Results show that FLUX.1 Kontext [pro] achieves the highest ELO rating among the evaluated models, outperforming competitors such as GPT-Image-1 and Recraft-3 in the benchmark. The authors use this ranking to demonstrate the model's superior performance in image generation and editing tasks, particularly in maintaining consistency and quality across diverse inputs.

Results show that FLUX.1 Kontext [pro] achieves the highest ELO rating among the evaluated models, outperforming competitors such as Recraft v3 and ImageGen 3 in the benchmark. The model demonstrates strong performance across editing tasks, with the highest scores in text editing and character preservation, as reflected in the evaluation results.

Results show that FLUX.1 Kontext [pro] achieves the highest ELO rating among the evaluated models, outperforming competitors such as Recraft 3, Imagen 3, and GPT-Image-1 (medium) in the benchmark. The model demonstrates strong performance in text editing and character preservation, consistent with its design for unified image generation and editing tasks.

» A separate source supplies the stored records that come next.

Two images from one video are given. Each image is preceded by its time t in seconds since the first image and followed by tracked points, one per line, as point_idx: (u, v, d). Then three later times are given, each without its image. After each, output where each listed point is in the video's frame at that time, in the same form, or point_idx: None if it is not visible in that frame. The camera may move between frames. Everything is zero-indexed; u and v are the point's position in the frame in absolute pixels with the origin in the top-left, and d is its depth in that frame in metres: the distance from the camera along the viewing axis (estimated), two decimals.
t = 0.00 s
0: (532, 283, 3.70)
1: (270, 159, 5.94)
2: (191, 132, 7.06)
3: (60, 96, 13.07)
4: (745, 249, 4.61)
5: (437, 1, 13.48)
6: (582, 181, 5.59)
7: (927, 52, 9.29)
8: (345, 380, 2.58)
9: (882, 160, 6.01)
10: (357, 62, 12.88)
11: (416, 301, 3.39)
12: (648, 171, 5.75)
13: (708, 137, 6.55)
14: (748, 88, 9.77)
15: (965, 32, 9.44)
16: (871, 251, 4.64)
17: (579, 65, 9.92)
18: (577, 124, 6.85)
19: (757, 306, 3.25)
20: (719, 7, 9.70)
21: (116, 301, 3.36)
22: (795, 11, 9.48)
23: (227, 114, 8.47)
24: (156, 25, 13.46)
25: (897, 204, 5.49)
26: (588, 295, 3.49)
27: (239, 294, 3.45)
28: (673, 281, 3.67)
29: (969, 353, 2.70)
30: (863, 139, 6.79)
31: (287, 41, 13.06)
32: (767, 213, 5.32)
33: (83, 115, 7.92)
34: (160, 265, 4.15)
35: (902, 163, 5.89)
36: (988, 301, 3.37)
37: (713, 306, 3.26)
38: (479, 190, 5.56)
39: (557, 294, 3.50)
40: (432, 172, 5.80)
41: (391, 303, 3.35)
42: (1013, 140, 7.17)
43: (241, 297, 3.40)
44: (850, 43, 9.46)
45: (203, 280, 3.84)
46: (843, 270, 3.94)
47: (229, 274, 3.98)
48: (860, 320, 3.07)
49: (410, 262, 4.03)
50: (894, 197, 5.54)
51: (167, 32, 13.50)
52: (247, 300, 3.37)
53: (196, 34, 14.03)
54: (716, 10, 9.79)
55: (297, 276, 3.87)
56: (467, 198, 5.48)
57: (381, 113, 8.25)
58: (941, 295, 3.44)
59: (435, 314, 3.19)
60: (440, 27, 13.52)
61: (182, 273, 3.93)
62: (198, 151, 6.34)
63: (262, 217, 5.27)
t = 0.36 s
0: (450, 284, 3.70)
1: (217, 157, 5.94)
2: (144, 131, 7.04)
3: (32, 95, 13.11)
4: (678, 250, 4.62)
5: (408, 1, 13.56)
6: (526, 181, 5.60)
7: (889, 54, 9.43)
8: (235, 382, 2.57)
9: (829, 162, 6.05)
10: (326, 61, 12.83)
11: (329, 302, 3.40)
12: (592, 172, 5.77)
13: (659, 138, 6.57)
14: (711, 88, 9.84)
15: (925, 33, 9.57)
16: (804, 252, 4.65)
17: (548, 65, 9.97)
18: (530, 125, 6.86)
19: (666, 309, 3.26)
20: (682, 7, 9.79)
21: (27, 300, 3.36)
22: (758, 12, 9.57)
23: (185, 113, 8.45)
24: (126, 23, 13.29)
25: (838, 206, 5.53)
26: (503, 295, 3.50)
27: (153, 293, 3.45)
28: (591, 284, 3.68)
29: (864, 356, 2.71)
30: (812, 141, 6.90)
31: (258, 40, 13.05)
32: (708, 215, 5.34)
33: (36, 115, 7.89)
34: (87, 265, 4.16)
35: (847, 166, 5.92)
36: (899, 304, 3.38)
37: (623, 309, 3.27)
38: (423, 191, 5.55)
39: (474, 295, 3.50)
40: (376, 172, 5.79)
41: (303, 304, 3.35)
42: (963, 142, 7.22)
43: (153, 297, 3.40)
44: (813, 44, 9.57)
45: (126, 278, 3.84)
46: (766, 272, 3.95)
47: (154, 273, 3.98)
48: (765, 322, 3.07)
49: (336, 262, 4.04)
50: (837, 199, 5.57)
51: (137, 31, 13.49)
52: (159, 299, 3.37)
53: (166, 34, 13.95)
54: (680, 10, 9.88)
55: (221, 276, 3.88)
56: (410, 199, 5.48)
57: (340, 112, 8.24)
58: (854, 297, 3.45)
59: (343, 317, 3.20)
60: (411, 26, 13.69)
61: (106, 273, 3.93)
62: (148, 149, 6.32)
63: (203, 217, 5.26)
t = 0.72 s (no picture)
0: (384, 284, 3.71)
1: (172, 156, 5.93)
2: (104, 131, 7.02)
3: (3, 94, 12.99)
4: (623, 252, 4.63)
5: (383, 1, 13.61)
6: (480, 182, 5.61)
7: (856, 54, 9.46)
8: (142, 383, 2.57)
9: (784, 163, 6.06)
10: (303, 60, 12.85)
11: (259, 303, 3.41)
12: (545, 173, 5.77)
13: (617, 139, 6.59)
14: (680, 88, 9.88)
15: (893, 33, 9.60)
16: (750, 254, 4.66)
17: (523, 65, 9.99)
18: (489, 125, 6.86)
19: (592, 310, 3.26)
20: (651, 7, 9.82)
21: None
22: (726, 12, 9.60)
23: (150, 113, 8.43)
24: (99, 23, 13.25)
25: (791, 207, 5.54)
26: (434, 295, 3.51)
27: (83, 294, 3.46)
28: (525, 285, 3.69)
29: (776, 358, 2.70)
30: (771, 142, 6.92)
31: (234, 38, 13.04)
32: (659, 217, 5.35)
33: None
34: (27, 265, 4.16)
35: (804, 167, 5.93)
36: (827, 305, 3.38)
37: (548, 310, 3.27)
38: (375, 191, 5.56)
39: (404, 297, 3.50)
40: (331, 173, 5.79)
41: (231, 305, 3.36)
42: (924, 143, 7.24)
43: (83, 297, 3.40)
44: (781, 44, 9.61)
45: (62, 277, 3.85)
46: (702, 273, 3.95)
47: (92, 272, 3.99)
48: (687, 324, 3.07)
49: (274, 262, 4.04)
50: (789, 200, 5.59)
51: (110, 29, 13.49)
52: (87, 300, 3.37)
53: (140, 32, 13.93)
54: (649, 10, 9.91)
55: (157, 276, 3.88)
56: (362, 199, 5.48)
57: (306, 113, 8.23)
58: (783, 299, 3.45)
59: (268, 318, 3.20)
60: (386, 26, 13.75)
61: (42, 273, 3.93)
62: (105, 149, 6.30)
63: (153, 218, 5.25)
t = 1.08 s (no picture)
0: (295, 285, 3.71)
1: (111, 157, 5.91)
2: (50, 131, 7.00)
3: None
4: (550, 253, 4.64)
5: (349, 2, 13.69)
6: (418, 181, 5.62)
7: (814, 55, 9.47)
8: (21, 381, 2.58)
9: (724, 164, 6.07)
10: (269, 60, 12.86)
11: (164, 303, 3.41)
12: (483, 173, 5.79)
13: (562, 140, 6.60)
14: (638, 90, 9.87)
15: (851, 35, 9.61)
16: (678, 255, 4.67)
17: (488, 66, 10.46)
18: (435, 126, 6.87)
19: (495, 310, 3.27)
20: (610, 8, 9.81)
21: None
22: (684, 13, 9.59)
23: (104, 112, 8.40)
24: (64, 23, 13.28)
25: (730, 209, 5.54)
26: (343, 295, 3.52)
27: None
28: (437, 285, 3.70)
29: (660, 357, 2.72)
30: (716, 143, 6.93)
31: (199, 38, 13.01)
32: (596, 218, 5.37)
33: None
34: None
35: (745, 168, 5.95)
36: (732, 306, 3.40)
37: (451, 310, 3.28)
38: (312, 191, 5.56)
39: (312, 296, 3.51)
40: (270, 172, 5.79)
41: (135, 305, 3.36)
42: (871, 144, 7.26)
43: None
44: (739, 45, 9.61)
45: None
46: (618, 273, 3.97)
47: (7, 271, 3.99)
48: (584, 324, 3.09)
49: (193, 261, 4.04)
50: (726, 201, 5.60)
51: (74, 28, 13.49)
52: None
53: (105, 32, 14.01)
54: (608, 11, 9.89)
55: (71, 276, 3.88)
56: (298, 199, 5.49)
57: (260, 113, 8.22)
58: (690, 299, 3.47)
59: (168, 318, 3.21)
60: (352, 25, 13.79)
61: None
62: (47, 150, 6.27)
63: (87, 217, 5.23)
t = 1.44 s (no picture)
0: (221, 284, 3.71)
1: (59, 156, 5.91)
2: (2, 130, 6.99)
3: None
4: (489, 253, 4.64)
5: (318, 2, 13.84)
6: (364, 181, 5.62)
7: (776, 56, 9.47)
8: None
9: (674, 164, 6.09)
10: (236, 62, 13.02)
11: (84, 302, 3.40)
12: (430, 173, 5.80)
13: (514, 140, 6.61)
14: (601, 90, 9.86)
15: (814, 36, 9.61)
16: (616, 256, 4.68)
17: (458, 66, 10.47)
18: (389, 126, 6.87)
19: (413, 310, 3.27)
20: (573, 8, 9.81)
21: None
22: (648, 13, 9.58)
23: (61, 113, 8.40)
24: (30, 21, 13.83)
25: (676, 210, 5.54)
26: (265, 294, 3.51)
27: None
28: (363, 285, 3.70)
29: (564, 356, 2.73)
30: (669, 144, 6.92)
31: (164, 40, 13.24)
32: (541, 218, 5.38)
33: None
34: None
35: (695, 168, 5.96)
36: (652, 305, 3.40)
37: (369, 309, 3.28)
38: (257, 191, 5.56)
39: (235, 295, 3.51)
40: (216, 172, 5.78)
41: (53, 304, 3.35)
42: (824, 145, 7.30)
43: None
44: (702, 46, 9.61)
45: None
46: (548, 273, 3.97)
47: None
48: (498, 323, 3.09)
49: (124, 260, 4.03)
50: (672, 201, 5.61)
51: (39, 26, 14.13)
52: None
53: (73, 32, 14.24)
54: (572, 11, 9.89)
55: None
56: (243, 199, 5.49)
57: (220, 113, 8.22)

Results show that FLUX.1 Kontext [max] achieves the highest ELO rating among all evaluated models, outperforming competitors such as gpt-image-1 and Gen-4 in the benchmark. The model demonstrates superior performance in image-to-image tasks, particularly in text editing and character reference, as reflected in its top ranking across multiple evaluation categories.

Results show that FLUX.1 Kontext [max] achieves the highest ELO rating of 1080 in the image-to-image evaluation, outperforming other models including Recraft v3 and GPT-Image-1 (tigh). The authors use KontextBench to evaluate performance across multiple editing tasks, with FLUX.1 Kontext [pro] consistently ranking among the top performers, particularly excelling in text editing and character preservation.